A standard box of Chanukah candles contains 44 candles. That’s exactly what you need when you include the shamash, the helper candle with which we light the other candles every night. But if you only count the actual Chanukah candles without the shamash, you will discover that there are 36 candles (1+2+3+4+5+6+7+8=36).

Of course, this is not accidental. Rabbi Levi Yitzchok Schneerson sees deep significance to this number, related to the core of the Chanukah message.

In the words of the Al Hanisim prayer, the Greek occupiers worked hard to “Make [Israel] forget Your Torah.”

A careful look at the Chanukah story reveals that the Greeks’ primary battle to make Israel “forget” was waged against the rabbinic traditions that make up the Oral Torah. The actual Written Torah was something they know they could not cause Israel to forget. Sure, they tried to make the Jews stop practicing, but knew they could not make them forget something documented so well in thousands of Torah scrolls. Conversely, they did try to eradicate all traces of the oral laws carefully preserved in the memories of the Jewish people.

Hundreds of years after the Chanukah miracle, the framework of these oral laws was committed to writing in the form of the Mishnah, edited by Rabbi Judah the Prince. As the centuries passed, even more of the Oral Torah was written down, and two major bodies of Jewish law were formed, one in Israel and one in Babylon. The Babylonian Talmud, which gained prominence as the primary repository of Talmudic teaching, contains commentaries on exactly 36 tractates of the Mishnah.
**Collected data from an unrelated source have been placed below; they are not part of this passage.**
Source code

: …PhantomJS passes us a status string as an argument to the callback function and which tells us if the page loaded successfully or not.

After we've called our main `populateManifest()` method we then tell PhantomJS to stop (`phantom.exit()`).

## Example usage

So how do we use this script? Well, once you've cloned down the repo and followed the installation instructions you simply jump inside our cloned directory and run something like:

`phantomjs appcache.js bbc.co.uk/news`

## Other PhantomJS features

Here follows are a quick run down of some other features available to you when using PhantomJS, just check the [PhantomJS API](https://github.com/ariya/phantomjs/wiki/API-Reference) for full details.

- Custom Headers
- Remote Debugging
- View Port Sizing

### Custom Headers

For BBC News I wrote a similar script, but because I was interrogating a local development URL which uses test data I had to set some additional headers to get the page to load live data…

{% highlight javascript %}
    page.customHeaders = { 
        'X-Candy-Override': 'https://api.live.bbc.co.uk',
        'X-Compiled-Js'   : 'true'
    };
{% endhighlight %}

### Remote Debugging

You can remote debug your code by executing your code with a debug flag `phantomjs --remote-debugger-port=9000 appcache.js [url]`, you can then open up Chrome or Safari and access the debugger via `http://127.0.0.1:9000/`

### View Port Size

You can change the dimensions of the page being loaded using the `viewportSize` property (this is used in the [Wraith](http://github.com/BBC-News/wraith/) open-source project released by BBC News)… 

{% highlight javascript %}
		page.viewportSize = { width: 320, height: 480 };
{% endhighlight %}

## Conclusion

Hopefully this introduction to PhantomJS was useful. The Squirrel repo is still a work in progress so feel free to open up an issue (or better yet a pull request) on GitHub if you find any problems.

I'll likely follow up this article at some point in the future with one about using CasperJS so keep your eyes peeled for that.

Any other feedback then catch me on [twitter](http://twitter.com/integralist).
And this brings us back to the number 36. The 36 Chanukah lights celebrate the survival of the Oral Law, which has since found expression in the 36 tractates of the Babylonian Talmud.

Another connection: One of the sages credited with collecting and redacting the teachings of the Babylonian Talmud was Rav Ashi, whose name is very closely linked to “aish,” the Hebrew word for “fire,” the medium for the Chanukah celebration.

This connection goes back in history to the pre-Chanukah period as well. The primary guardians and creators of the rabbinic traditions were the 71 members of the Sanhedrin, Israel’s highest court. In order for any decision to be made binding, there needed to be a majority of at least . . . 36!

So when you light your Chanukah candles this year, remember that we are doing more than celebrating the miracle of the oil. We are also celebrating the fact that we can keep the Torah in its entirety, including the vital Oral Law.